Tampilnya banyak tokoh dari berbagai daerah semakin membuktikan bahwa NU tidak “Jawasentris”. Kesan NU hanya berpusat di Jawa, khususnya Jawa Timur dan Jawa Tengah, tidak saja bisa ditepis, tetapi akan dapat dibuktikan dengan langkah nyata ke depan.
Di situlah kejelian Ketua Umum PBNU membaca keadaan dan kompleksitas persoalan. Gus Yahya—yang mempunyai visi “menghidupkan Gus Dur kembali”—mengistilahkan kepengurusan NU saat ini berwajah nusantara. Lebih inklusif dan pluralistik.
Bisa disebutkan misalnya, Herman Deru, Gubernur Sumatera Selatan, yang juga fungsionaris Partai NasDem, ditunjuk sebagai Mustasyar. Dari Kalimantan, selain Mardani Maming, juga ada Gubernur Kalimantan Timur, Isran Noor sebagai A'wan Syuriah. Dia adalah Ketua Partai NasDem di sana. Beberapa pejabat, terutama dari Kementerian Agama, juga tampil.
Dengan membaca susunannya, kepengurusan NU telah merepresentasikan kekuatan Indonesia. Tentu, mereka ditampilkan bukan sekadar sebagai pajangan, jauh dari maksud hanya untuk memenuhi kepantasan. Yang paling utama, dengan kekuatan tersebut, justru akan semakin mempermudah jalan “pemerataan” program kemaslahatan.
Komitmennya, NU tumbuh merata. Gairah dan “gebyar” ke-NU-an, baik di Jawa maupun luar Jawa, harus sama. Karena, jujur mesti diakui, pertumbuhan NU sampai saat ini masih sangat timpang.
Jika mengikuti teori “trickle down effect” sebagaimana Orde Baru menerapkan itu, pertumbuhan NU yang sangat besar di Jawa khususnya, tidak kunjung memberikan stimulasi untuk bisa menggerakkan kekuatan NU di luar Jawa. Jelas, ketimpangan ini tidak cukup diselesaikan dengan sekadar memasang orang. Menjadikan perwakilan Luar Jawa, sekali lagi, hanya sebatas pajangan, tentu bukan merupakan jawaban.
Langkah konkrit segera yang harus dilakukan, tak lain, dengan pemerataan program. Jauh hari, sebelum menjadi Ketua Umum, Gus Yahya sering mengibaratkan NU memiliki 500an outlet (jumlah kepengurusan Cabang, baik Kabupaten maupun Kota).
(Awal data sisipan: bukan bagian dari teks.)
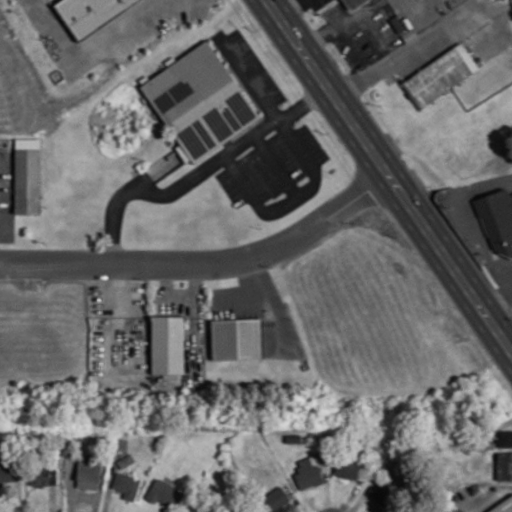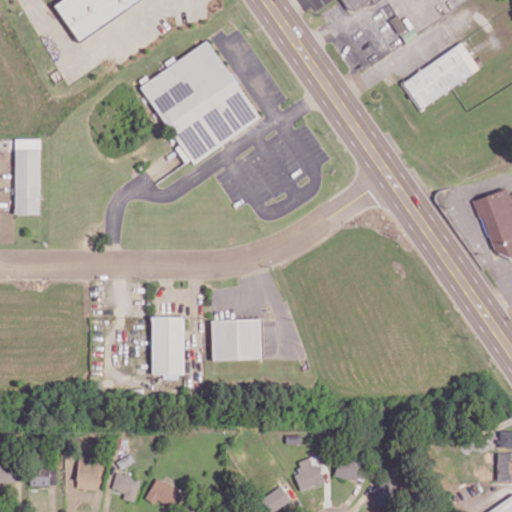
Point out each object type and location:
building: (351, 3)
building: (89, 13)
road: (88, 50)
building: (440, 74)
building: (199, 101)
road: (196, 173)
road: (389, 175)
building: (27, 176)
building: (497, 221)
road: (207, 264)
building: (236, 338)
building: (167, 345)
building: (505, 438)
building: (504, 465)
building: (350, 468)
building: (9, 471)
building: (88, 472)
building: (308, 473)
building: (43, 474)
building: (126, 485)
building: (382, 492)
building: (165, 493)
building: (275, 498)
building: (502, 506)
PBNU cukup memfasilitasi agar pemerintah atau kalangan swasta bisa hadir mengisi outlet itu, sudah lebih dari cukup untuk bisa menggerakan NU di seluruh Indonesia.
Tentu, outlet itu mesti diisi dengan barang yang bermutu. Tak lain, berupa program yang benar-benar sesuai kebutuhan, menjawab persoalan, untuk meningkatkan kemaslahatan. Kita tunggu saja program aksinya.